Del caporalato si parla come di una piaga fatale, che si assomma alle tante piaghe ataviche che incrinano l’immagine del nostro sud. Dove i caporali sono i poveri di ieri, che diventano aguzzini oggi, e i più poveri di loro le vittime. Dove non vige legge, se non lo sfruttamento, la minaccia e quindi la paura, e con la paura le viltà e i tradimenti, anche dei compagni. Il caporalato usa gli uomini come nuovi schiavi, li ricatta, li umilia fino allo stremo, cova l’omertà e la violenza. Sappiamo chi comanda: cosche di criminalità organizzata, mafia ‘ndrangheta camorra sacra corona, e poi la mafia albanese e quella nigeriana, perché non tutti i poveri e non tuti gli stranieri sono buoni, non tutti sono costretti dalla necessità. C’è chi prospera sulla fame e sulla miseria, chi si arricchisce sugli immigrati, ed è sempre lo stato il colpevole, perlomeno di mancata tutela. 



Ma occorre evitare le semplificazioni, o l’utilizzo delle morti a scopo di propaganda politica. Sabato è stato ucciso Sacko Soumalya, un maliano di 29 anni mentre cercava di portar via lamiere da una fabbrica dismessa. Come nelle discariche delle megalopoli africane da cui partono, questi giovani uomini sopravvivono da noi, nella sognata Italia terra promessa facendo lo stesso infimo lavoro, raccattando pezzi di metallo inutile da vendere per pochi centesimi. Ci si uccide per pochi spiccioli, nelle loro terre, e ci si uccide qui. O forse Sacko è stato assassinato con una fucilata perché era tra i pochi ad osare alzare la testa, ricordare che ha una dignità di uomo che non si può calpestare del tutto. E il suo assassinio suona come punizione, o monito. Perché i suoi amici, che ieri protestavano nella tendopoli di disperati di Vibo Valentia, dicono che difendeva tutti, che si dava da fare per chiedere un minimo di giustizia. E se metti in crisi il sistema, il sistema salta. Meglio far saltare lui, a titolo di esempio per tutti, come facevano i negrieri nei campi di cotone coi ribelli. 
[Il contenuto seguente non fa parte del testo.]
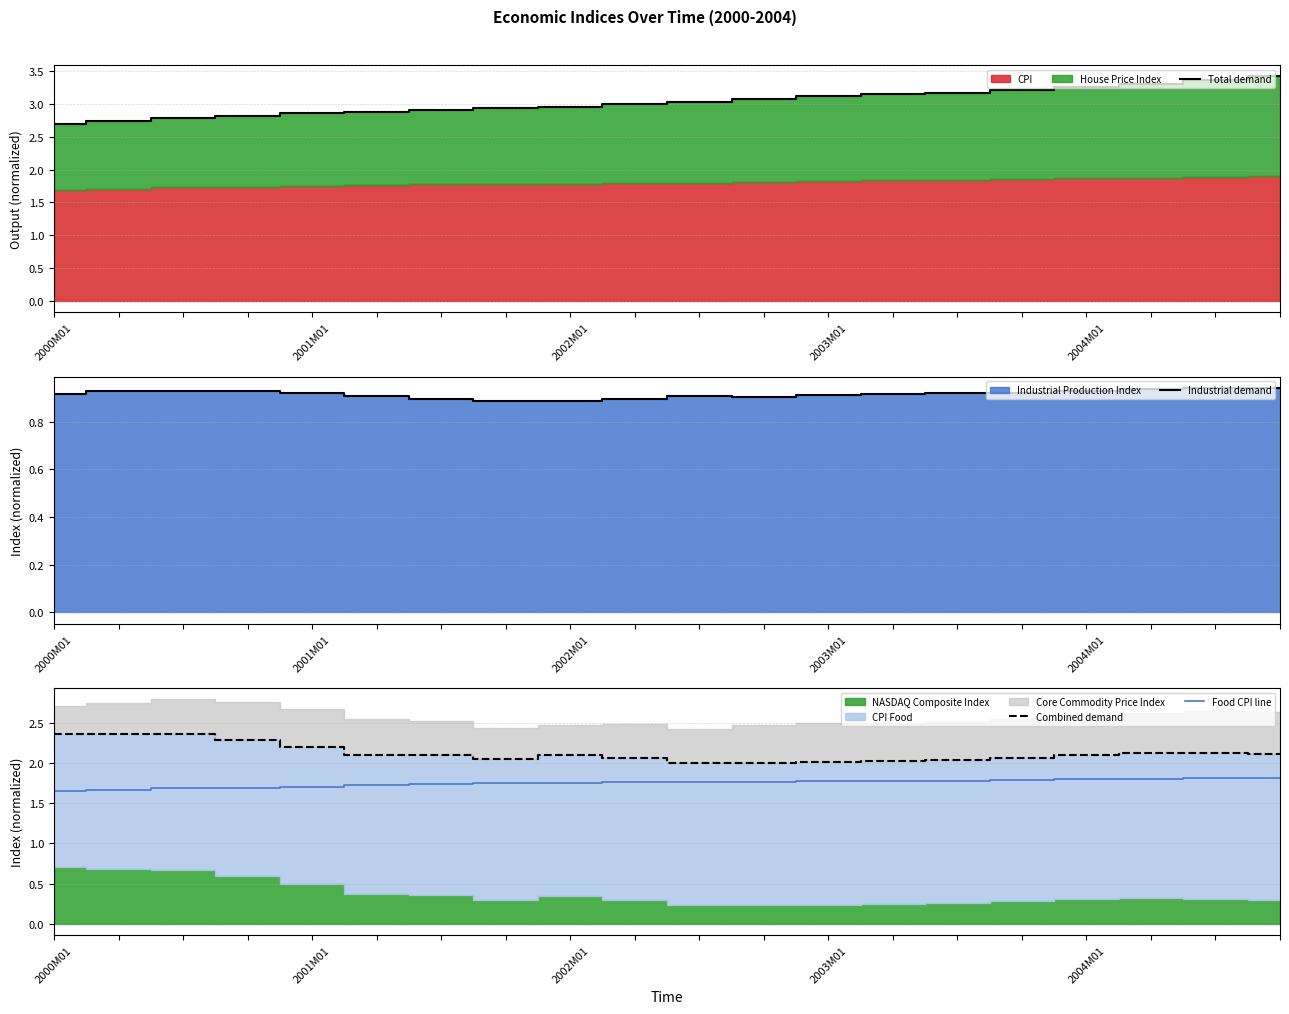

True or false: Combined demand and Food CPI line cross at least once.

False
Ci si chiede perché ci debba essere una tendopoli di migranti a Vibo Valentia. Chi siano gli uomini che la abitano, cosa li abbia spinti qui, guerra, povertà, e perché mai siano stati parcheggiati lì, ben sapendo quali fila malavitose sarebbero andati a ingrassare. Perché non si aprono le porte fingendo accoglienza, se l’accoglienza significa abbandono. E su questa presunta generosità dell’Italia ci hanno speculato in tanti, criminali dalle mani sporche e dai colletti bianchi. Spiace vedere che, pur con altre responsabilità, si speculi anche col pensiero. Perché non è figlia di un cambio al ministero degli Interni, la morte di Sacko, che non è il primo, e rischia di non essere l’ultimo. Perché metter mano alla scandalosa gestione di troppi migranti in un paese che non riesce a dar loro una vita dignitosa non vuol dire essere fascisti o razzisti. Come ricorda sempre papa Francesco, bisogna spalancare le porte sempre a tutti, finché si può. Finché si è in grado di garantire loro la difesa dei diritti primari: casa, lavoro, scuola, salute. O le porte spalancate per entrare nei gironi infernali dell’emarginazione più bieca sono un’ipocrisia. 



Lo Stato deve combattere le mafie, deve rispedire i criminali a casa loro, da qualunque paese provengano, o impedirgli di nuocere. Lo Stato deve strappare alla paga di due, tre euro al giorno uomini come Sacko, deve toglierli dalle tendopoli, o smetterla di invocare integrazione e inclusività. Termini abusati che sono diventati slogan di comodo, per battaglie politiche che non hanno nulla a che vedere con l’attenzione alle persone, con la strenua opera per il bene comune. Dove comune vuol dire innanzitutto di questi fratelli più deboli e in difficoltà.  Per questo i neoministri dovevano subito, e dovranno, anche se tardivamente, dire una parola netta di condanna su questo tragico evento: i ministri dell’Interno e del Lavoro, perché di lavoro, e di sicurezza si tratta.